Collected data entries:

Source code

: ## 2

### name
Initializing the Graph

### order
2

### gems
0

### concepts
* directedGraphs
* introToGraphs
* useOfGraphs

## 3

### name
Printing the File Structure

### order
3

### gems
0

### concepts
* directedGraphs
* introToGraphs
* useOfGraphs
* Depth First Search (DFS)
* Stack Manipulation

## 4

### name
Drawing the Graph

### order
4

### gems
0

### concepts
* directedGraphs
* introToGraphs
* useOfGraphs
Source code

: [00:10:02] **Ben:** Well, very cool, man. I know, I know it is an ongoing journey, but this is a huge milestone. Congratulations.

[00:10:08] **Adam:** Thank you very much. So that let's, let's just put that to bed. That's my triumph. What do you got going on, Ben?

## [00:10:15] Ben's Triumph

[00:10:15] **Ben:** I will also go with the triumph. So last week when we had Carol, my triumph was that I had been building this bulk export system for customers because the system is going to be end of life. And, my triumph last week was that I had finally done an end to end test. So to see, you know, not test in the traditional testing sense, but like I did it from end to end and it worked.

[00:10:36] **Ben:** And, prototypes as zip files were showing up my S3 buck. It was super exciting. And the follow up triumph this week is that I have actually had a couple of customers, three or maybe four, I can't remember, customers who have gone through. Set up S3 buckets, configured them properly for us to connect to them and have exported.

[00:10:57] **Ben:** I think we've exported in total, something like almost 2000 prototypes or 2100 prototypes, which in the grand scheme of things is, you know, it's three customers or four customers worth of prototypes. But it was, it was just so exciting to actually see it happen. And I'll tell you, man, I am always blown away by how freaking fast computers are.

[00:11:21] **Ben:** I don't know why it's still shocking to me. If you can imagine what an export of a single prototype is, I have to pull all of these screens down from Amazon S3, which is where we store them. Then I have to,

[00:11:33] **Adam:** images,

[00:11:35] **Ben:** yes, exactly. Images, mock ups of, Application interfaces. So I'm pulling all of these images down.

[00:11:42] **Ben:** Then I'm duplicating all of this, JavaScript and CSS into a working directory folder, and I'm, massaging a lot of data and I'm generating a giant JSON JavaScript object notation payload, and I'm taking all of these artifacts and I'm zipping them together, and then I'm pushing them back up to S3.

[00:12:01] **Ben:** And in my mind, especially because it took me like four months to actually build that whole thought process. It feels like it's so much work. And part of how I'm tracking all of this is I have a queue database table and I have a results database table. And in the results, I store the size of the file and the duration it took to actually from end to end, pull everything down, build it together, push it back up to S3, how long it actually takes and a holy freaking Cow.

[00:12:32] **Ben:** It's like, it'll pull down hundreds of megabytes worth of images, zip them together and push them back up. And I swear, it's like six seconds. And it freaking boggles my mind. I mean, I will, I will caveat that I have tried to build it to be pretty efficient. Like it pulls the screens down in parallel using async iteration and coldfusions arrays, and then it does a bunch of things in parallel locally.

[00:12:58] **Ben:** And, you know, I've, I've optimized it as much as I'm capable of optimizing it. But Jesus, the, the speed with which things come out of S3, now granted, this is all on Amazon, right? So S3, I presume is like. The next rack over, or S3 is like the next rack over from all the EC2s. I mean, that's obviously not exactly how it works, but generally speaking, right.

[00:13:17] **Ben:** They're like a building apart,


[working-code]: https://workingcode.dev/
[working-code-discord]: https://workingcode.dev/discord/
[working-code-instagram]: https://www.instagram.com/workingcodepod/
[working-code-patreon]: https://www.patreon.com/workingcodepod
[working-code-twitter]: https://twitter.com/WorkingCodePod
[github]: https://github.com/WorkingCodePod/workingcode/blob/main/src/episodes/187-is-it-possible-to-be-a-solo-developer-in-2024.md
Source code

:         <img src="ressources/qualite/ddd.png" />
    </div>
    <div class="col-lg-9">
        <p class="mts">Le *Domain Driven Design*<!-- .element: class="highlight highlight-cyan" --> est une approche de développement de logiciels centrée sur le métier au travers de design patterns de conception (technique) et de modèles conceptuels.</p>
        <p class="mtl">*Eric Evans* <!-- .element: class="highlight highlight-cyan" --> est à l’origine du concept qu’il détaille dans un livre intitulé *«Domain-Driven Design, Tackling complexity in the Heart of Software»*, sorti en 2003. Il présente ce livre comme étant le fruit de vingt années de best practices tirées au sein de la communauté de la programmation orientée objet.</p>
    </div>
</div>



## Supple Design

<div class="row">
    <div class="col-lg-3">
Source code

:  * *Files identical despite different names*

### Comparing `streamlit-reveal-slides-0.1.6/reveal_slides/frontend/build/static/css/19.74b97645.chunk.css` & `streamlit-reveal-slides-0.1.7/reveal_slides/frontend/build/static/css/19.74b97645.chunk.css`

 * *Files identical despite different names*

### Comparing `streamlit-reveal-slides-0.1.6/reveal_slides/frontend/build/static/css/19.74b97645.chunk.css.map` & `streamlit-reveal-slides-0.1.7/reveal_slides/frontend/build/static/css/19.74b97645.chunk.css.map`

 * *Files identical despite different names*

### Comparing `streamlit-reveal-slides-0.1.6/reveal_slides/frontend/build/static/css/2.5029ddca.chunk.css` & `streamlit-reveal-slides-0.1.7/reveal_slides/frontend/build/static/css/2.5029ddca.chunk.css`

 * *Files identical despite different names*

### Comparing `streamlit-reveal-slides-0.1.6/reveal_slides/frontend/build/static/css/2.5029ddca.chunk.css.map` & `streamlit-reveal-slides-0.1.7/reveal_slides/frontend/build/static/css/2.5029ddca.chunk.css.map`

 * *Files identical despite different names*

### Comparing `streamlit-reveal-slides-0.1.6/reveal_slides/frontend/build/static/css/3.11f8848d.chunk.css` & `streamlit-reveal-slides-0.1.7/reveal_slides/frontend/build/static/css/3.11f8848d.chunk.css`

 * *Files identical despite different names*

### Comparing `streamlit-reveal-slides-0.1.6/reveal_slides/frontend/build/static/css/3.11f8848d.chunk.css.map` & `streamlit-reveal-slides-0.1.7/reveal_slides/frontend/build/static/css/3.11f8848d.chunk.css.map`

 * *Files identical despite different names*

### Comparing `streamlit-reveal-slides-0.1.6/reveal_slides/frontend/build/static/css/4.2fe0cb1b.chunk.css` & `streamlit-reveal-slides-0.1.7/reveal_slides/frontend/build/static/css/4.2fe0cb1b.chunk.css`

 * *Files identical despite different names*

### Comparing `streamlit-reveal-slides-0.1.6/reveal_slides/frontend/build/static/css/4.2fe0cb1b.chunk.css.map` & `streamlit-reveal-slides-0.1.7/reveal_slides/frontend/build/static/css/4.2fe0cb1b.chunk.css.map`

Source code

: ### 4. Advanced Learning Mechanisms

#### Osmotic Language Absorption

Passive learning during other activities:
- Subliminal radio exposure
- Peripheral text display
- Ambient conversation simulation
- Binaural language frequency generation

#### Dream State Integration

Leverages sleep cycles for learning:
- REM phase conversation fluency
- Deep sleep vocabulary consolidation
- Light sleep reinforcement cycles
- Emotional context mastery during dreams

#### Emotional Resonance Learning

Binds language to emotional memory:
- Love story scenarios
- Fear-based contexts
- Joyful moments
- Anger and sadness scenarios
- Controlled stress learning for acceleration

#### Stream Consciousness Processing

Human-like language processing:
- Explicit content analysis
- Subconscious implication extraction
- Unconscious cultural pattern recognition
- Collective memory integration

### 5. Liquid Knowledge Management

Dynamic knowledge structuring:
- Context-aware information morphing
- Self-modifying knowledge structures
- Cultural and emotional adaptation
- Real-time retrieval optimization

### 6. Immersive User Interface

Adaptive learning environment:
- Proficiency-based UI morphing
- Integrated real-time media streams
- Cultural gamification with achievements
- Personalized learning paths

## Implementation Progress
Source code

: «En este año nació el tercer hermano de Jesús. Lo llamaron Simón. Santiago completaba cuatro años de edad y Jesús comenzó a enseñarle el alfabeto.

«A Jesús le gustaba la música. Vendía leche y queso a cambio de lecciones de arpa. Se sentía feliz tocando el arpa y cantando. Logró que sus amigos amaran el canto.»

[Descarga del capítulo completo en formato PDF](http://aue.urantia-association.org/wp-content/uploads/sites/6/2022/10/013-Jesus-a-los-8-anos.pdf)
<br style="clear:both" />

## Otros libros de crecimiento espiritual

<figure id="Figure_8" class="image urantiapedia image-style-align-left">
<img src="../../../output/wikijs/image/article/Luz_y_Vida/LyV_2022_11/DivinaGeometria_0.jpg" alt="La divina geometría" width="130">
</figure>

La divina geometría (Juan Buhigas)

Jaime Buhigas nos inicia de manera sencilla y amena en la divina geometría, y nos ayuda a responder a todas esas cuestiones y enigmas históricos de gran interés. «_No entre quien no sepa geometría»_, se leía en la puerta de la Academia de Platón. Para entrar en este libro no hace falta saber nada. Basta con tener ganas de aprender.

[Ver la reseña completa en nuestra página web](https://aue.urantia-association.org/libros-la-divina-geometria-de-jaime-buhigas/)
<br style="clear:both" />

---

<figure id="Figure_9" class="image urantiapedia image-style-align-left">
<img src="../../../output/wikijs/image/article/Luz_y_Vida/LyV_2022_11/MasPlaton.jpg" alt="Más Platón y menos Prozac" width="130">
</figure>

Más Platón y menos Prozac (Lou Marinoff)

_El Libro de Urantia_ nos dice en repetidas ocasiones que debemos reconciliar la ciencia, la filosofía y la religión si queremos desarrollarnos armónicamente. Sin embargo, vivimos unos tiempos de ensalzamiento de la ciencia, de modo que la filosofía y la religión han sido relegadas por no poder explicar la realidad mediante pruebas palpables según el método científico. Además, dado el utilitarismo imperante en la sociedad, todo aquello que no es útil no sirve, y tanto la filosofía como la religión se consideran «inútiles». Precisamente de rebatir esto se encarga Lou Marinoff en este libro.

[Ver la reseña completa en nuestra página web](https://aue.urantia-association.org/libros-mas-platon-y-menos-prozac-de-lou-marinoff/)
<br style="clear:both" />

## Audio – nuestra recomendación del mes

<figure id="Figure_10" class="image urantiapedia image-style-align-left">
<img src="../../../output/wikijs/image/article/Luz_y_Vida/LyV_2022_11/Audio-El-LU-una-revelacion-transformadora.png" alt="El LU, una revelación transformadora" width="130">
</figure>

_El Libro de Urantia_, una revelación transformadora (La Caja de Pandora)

- [EXERCISE OBJECTIVE]:
Copy everything from the line containing "## Audio – nuestra recomendación del mes" down to the end of the items above.

- [SOLUTION FOR THIS PROBLEM]:
## Audio – nuestra recomendación del mes

<figure id="Figure_10" class="image urantiapedia image-style-align-left">
<img src="../../../output/wikijs/image/article/Luz_y_Vida/LyV_2022_11/Audio-El-LU-una-revelacion-transformadora.png" alt="El LU, una revelación transformadora" width="130">
</figure>

_El Libro de Urantia_, una revelación transformadora (La Caja de Pandora)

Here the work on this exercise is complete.